Maurice est satisfaite de l’accord conclu à Paris à l’occasion de la Conférence mondiale sur le changement climatique, qui a pris fin samedi dernier. C’est ce qui ressort d’un premier commentaire fait à ce sujet par le Premier ministre, sir Anerood Jugnauth, qui procédait à l’inauguration du Cave Trail à Roches-Noires.
« Récemment, lors du sommet des chefs de gouvernement du Commonwealth, j’avais fait un vibrant plaidoyer pour qu’il y ait un ‘legally binding agreement’ à la Conférence mondiale sur le changement climatique (COP21) à Paris. Les îles comme Maurice sont les plus vulnérables aux conséquences du réchauffement de notre planète. Je suis heureux de constater que, finalement, il y a eu un accord où des engagements ont été pris et que les pays développés ont accepté d’accorder plus de ressources financières aux pays les plus exposés pour lutter contre les méfaits du changement climatique », a dit sir Anerood Jugnauth.
Le ministre de l’Environnement, Raj Dayal, qui avait participé à la conférence ministérielle a, pour sa part, affirmé que « nous avons obtenu tout ce que nous avons demandé ». Maurice avait aligné sa position sur celle des Petits États insulaires en développement(PEID), qui avaient réclamé la mise à leur disposition de moyens pour lutter contre le changement climatique, pour lequel ils n’étaient nullement responsables. Il avait également réclamé que tout soit fait pour maintenir le réchauffement climatique à 1,5°C par rapport à la période préindustrielle d’ici la fin du siècle.
La cérémonie d’hier a permis au Premier ministre, qui a pris les rênes du pays il y a exactement un an, de revenir sur les points saillants du programme de son gouvernement, à savoir : 1) Améliorer la qualité de vie des citoyens et promouvoir l’intégration sociale;2) Création d’emplois; 3) La philosophie de “développement à visage humain et de chances égales pour tous” va prévaloir dans tous ce que nous entreprenons; 4) Création de facilités récréatives additionnelles pour les moins jeunes et les handicapés; 5) Faire de Maurice une destination touristique privilégiée et sûre; et 6) La promotion de l’écotourisme, le tourisme médical et culturel, entre autres.
Le Premier ministre a aussi rappelé que le passé témoigne du fait qu’il a « toujours oeuvré » pour la protection et la préservation de l’environnement. « C’est pour cela que j’ai créé le ministère de l’Environnement en 1989. J’ai piloté la mise en oeuvre des deux stratégies nationales pour l’environnement avec des projets de grande envergure comme l’extension du réseau de tout-à-l’égout, l’amélioration du système de collecte et de gestion des déchets, la protection de la biodiversité – en créant le parc national des Gorges de la Rivière-Noire et en aménageant un sanctuaire pour les oiseaux migrateurs à l’Estuaire de Terre-Rouge, près de Port-Louis – et l’ébauche du premier plan de gestion des terres, entre autres.

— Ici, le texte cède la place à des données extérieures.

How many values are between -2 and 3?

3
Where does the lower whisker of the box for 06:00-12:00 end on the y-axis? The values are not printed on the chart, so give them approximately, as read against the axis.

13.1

Parlant des cavernes de Roches-Noires, SAJ affirmé qu’elles sont « un atout précieux pour valoriser l’héritage naturel » et « pour mieux comprendre la géologie de Maurice ». Il a rappelé que les cavernes résultent de coulées de lave qui se sont produites durant les 14 millions d’années d’existence de Maurice. Elles abritent des espèces endémiques telles des hirondelles et des chauves-souris et « représentent un patrimoine impressionnant » à découvrir. « Les cavernes sont des lieux éminemment paisibles qui favorisent la sublimation de l’individu dans la nature et lui inspirent des sentiments élevés », a-t-il dit. Il estime que le “cave trail” symbolise une nouvelle façon de découvrir Maurice et de promouvoir l’écotourisme et la spéléologie, l’étude scientifique des cavernes.

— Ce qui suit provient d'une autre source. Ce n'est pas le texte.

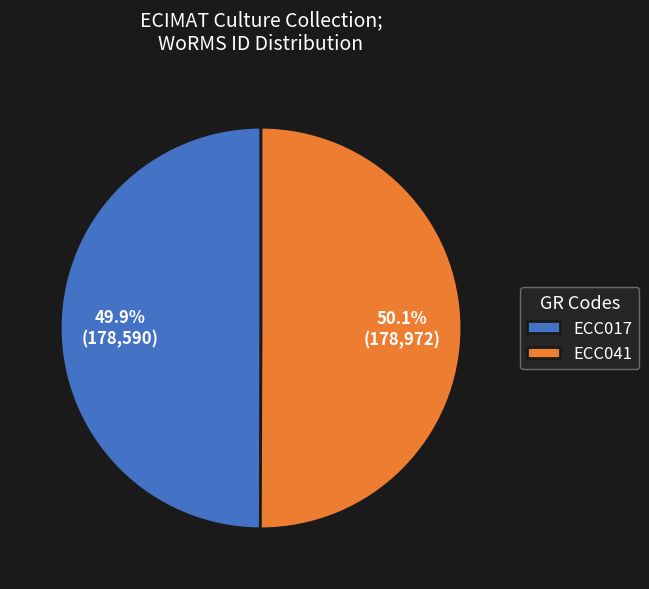

Count the number of slices in the pie.

2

Pour sa part, le ministre de l’Environnement Raj Dayal a affirmé qu’il existe au moins 200 cavernes à Roches-Noires et dans les différentes régions de l’île. Selon lui, en plus de la dimension environnementale et patrimoniale, ces cavernes revêtent également « une dimension spirituelle et religieuse ». Il a cité des cavernes sacrées connues et respectées à travers le monde comme la grotte de Lourdes, en France, et les grottes de Girimarà Himalaya, en Inde. « Ces cavernes ont une grande signification spirituelle pour le peuple ancré dans cette croyance », a-t-il dit.
Dominique Lan Ng, directeur de l’Environnement, a pour sa part insisté sur l’importance des cavernes à Maurice et à Rodrigues pour l’équilibre climatique. Elle a lancé un appel à la population et à tous ceux dont les propriétés contiennent des « caves » à ne pas les boucher. Et d’insister sur la nécessité que tout projet de développement prenne en considération la protection de l’environnement.